| INSTRUCTIONS FOR THE TASK |
Tally the lines in the data that follows that include the word "mogu", and report nothing but the total.

| DATASET ENTRIES |
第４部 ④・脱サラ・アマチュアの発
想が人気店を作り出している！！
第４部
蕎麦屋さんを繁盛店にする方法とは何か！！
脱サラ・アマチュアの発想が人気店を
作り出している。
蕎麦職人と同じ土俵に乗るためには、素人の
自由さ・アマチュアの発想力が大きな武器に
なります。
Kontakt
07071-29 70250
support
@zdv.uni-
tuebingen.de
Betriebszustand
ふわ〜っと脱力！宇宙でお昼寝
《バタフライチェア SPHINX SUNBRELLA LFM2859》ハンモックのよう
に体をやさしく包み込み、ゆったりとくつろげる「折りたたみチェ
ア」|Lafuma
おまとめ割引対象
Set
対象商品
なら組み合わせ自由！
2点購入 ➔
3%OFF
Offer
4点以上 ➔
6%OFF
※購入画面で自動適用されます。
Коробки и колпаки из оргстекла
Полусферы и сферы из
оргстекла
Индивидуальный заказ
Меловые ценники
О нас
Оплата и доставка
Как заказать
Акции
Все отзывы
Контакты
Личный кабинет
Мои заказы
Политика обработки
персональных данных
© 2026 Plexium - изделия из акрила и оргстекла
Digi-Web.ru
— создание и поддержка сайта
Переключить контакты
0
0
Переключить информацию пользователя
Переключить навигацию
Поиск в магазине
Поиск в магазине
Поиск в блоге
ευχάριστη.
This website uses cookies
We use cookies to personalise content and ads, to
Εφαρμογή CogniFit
--
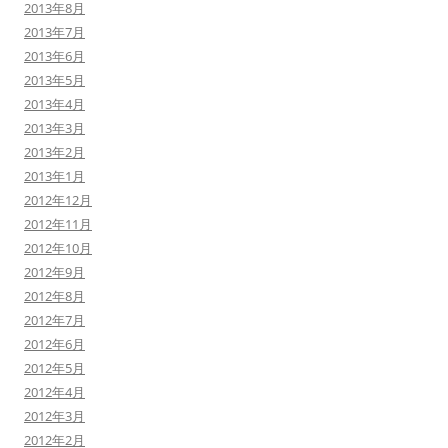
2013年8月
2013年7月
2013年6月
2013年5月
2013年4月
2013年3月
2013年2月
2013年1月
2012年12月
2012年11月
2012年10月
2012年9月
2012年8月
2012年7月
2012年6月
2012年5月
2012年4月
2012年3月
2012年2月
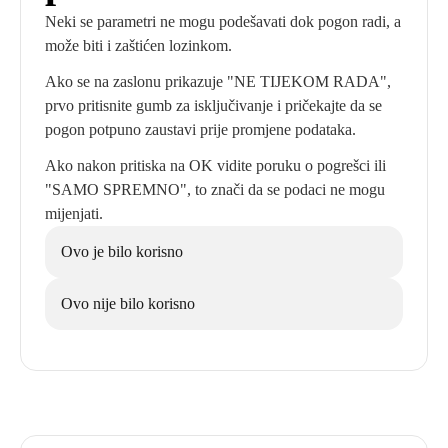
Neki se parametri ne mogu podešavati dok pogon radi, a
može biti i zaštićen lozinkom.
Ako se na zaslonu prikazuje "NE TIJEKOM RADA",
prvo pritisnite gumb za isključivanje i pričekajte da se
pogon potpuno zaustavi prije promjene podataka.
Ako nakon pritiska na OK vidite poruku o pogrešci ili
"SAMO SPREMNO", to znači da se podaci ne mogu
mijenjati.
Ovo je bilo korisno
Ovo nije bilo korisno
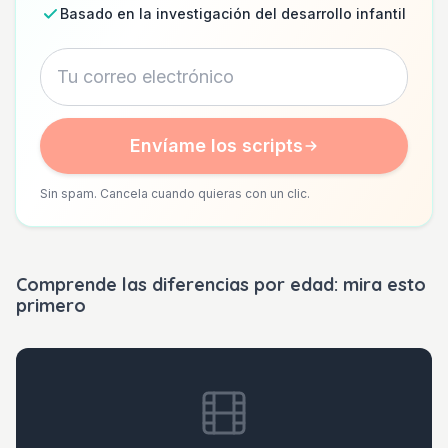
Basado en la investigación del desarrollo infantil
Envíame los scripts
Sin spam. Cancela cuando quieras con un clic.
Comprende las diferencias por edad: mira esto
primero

| COMPLETED EXERCISE |
2